Quando si ascolta "All That
May Do My Rhyme" di Roky Erickson uscito nel 1995, è come starsene nella California
dei vagabondi con un sacco in spalla, e certi sogni sudati e stonati sotto
il cappello. Sono gli anni sessanta, i giorni di quando si aveva fiducia nel prossimo e si dormiva in spiaggia
attorno a un falò, e c'erano viandanti che sbucavano da tutte le parti che incrociavi anche
solo con uno sguardo, e pure quella era un emozione profonda. Allora non contava dove eri diretto, quello che
importava era la voglia di sentire strisciare sulla tua pelle quel
brivido caldo che ti sconvolgeva, per essere passato soltanto da
lì. Era il tempo dell'autostop e della difficoltà a farsi prendere su,
mentre le nuvole t'inseguivano e l'odore dell'erba ti sfangava le narici.
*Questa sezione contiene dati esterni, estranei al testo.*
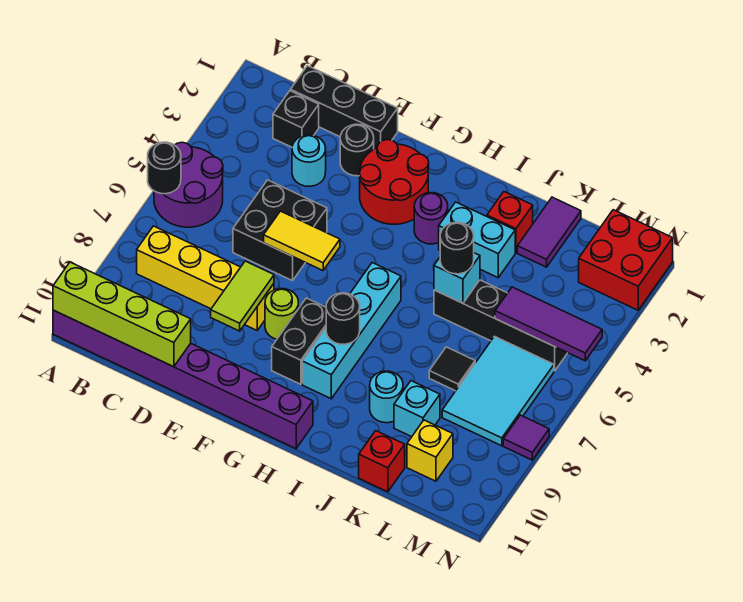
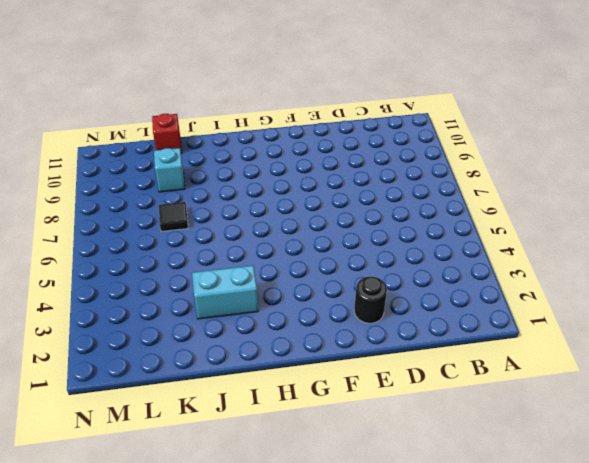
none -> purple 2x2 round brick [154,142,223,227]
none -> purple 1x8 brick [53,310,313,449]
none -> yellow 1x4 brick [137,226,274,330]
none -> black 1x3 brick [291,66,398,149]

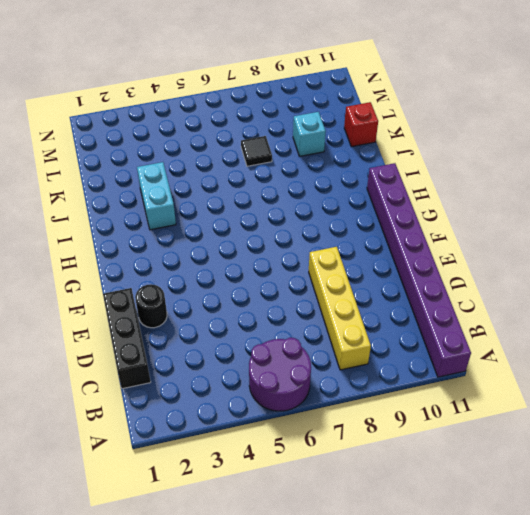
none -> black 1x1 brick [273,91,319,147]
none -> cyan 1x1 round brick [292,135,326,186]
none -> black 2x2 brick [233,180,327,281]
none -> red 2x2 round brick [359,140,429,224]

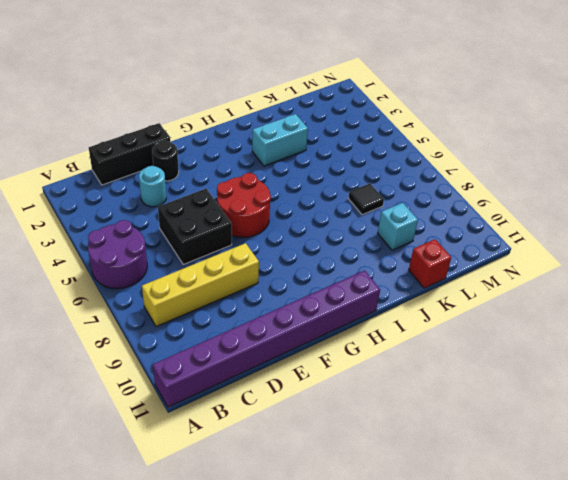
red 2x2 round brick [217,173,271,237] -> red 2x2 round brick moved to [359,140,429,224]
none -> black 1x1 brick [273,91,319,147]
none -> lime 1x1 round brick [265,289,298,339]
none -> black 1x2 brick [272,298,326,384]
none -> purple 1x1 round brick [414,193,448,244]

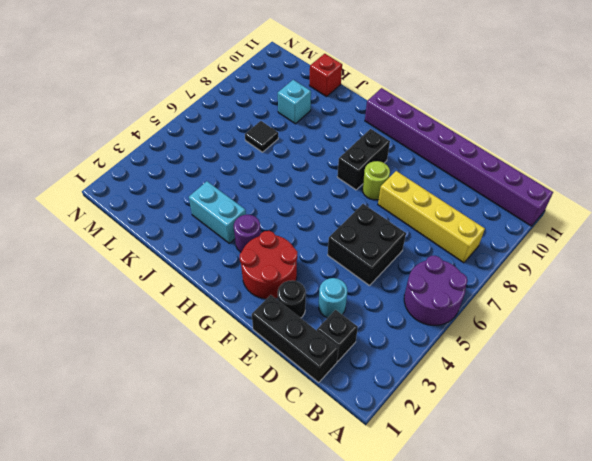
none -> cyan 1x4 brick [302,263,401,399]
none -> red 1x1 brick [487,192,533,253]
none -> black 1x4 brick [434,280,567,371]
none -> cyan 1x1 round brick [370,371,403,423]

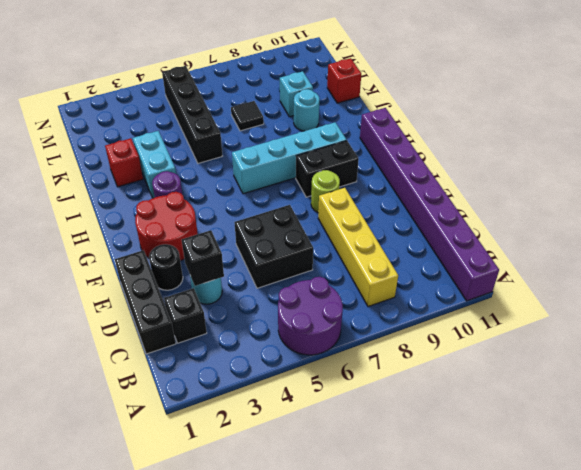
black 1x1 brick [182,230,224,286] -> none
none -> purple 1x2 tile [517,197,581,267]
none -> cyan 2x3 tile [442,336,554,446]
none -> yellow 1x1 brick [407,420,453,481]
none -> red 2x2 brick [579,210,673,310]

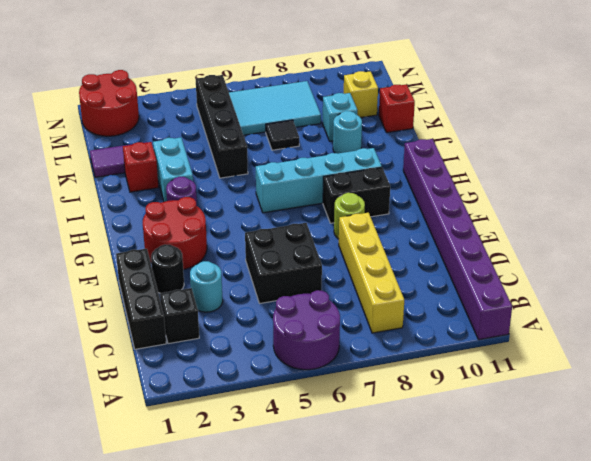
red 2x2 round brick [79,70,139,136] -> red 2x2 brick [579,210,673,310]
none -> purple 1x1 tile [503,415,549,460]
none -> black 1x1 round brick [148,142,181,194]
none -> lime 1x4 brick [53,262,191,367]
none -> yellow 1x2 tile [264,211,340,270]

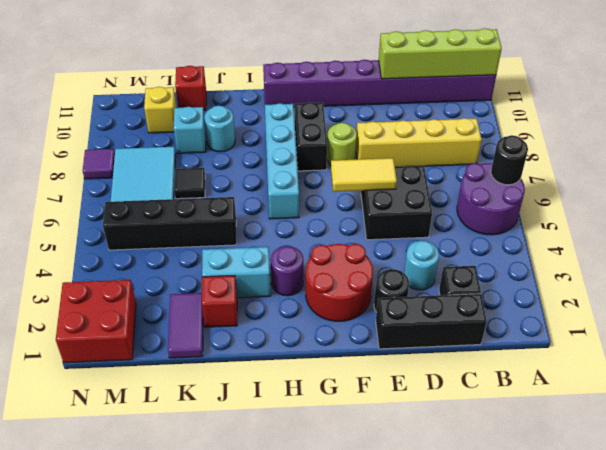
none -> lime 1x2 tile [211,261,274,331]
none -> black 1x1 round brick [326,293,360,344]
none -> cyan 1x1 brick [434,253,480,303]
none -> purple 1x3 tile [495,287,602,361]

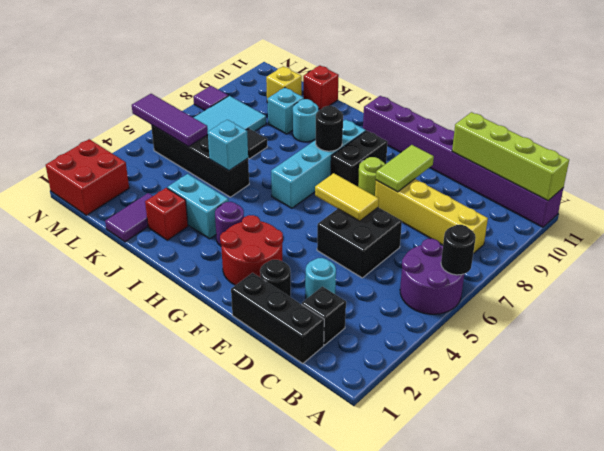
none -> black 1x1 round brick [440,222,474,274]

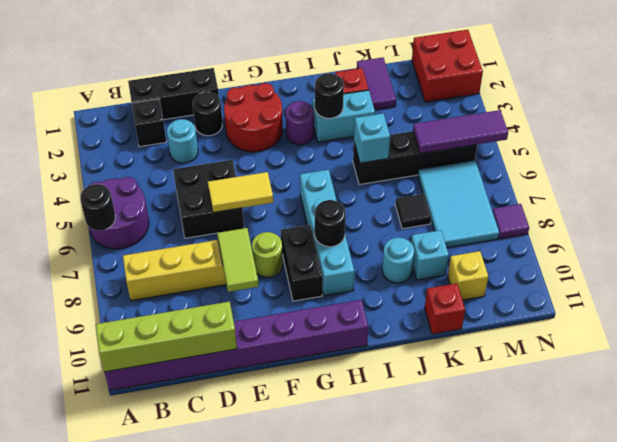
black 1x1 round brick [315,73,344,118] -> black 1x1 round brick moved to [440,222,474,274]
C'erano un mucchio di novelli Jack Kerouac lungo la strada presi da quell'andare non importa dove, antiborghese, antimilitare, schiocchi e
babbei che credevano che si potesse cambiare il mondo con le chitarre e la
musica rock, sgasando e frenando in quelle fughe solitarie attraverso il deserto, insieme alle canzoni di Bob
Dylan e la poesia eccitata
di Allen Ginsberg. Ma come si spiega adesso che quel mondo è
morto e sepolto, che quello spirito di ribellione è rimasto soffocato
sotto rotoli di catrame, di odio, di sogni infranti e promesse mai
realizzate? Quel modo di scolarsi la vita, non esiste più. Ma è quel viaggio che senti scorrere attraverso queste canzoni e
questa voce libera e pura, perché l’animo di Roky Erickson non conosce malizia, ma soltanto la confusione selvaggia di chi si
è perso nella più eccitata quotidiana disperazione di vivere.